__What to work on__. Look through the data below for the line with "middle pip: (265, 750)" and the line with "pinky tip: (330, 870)", then output those two and all lines in between, exactly as written.

__Data for this exercise__.
○ ○ ○

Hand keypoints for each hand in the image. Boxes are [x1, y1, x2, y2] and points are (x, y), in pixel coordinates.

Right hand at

○ ○ ○

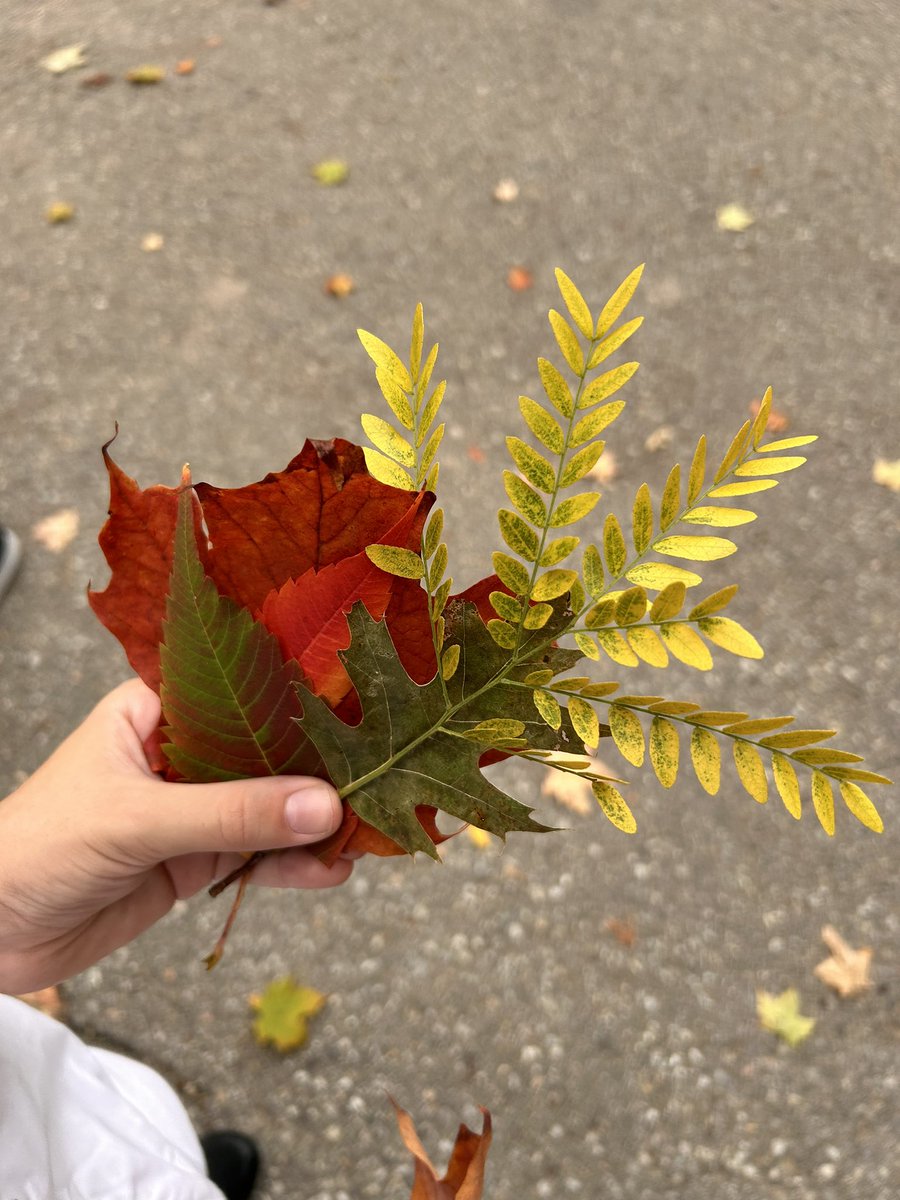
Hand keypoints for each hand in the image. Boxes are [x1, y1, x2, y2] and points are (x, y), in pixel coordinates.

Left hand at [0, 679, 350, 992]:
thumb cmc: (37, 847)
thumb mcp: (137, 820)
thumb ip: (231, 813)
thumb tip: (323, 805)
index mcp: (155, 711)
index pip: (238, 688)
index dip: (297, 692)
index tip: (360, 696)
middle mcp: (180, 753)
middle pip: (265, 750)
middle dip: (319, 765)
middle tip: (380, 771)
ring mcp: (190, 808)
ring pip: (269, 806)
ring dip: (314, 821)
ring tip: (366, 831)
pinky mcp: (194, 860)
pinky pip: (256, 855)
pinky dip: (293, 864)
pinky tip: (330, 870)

○ ○ ○

__Expected output__.
middle pip: (265, 750)
middle dip: (319, 765)
middle tip: (380, 771)
ring mcp: (190, 808)
ring pip: (269, 806)
ring dip: (314, 821)
ring tip: (366, 831)
pinky mcp: (194, 860)
pinky pip: (256, 855)
pinky dip: (293, 864)
pinky tip: (330, 870)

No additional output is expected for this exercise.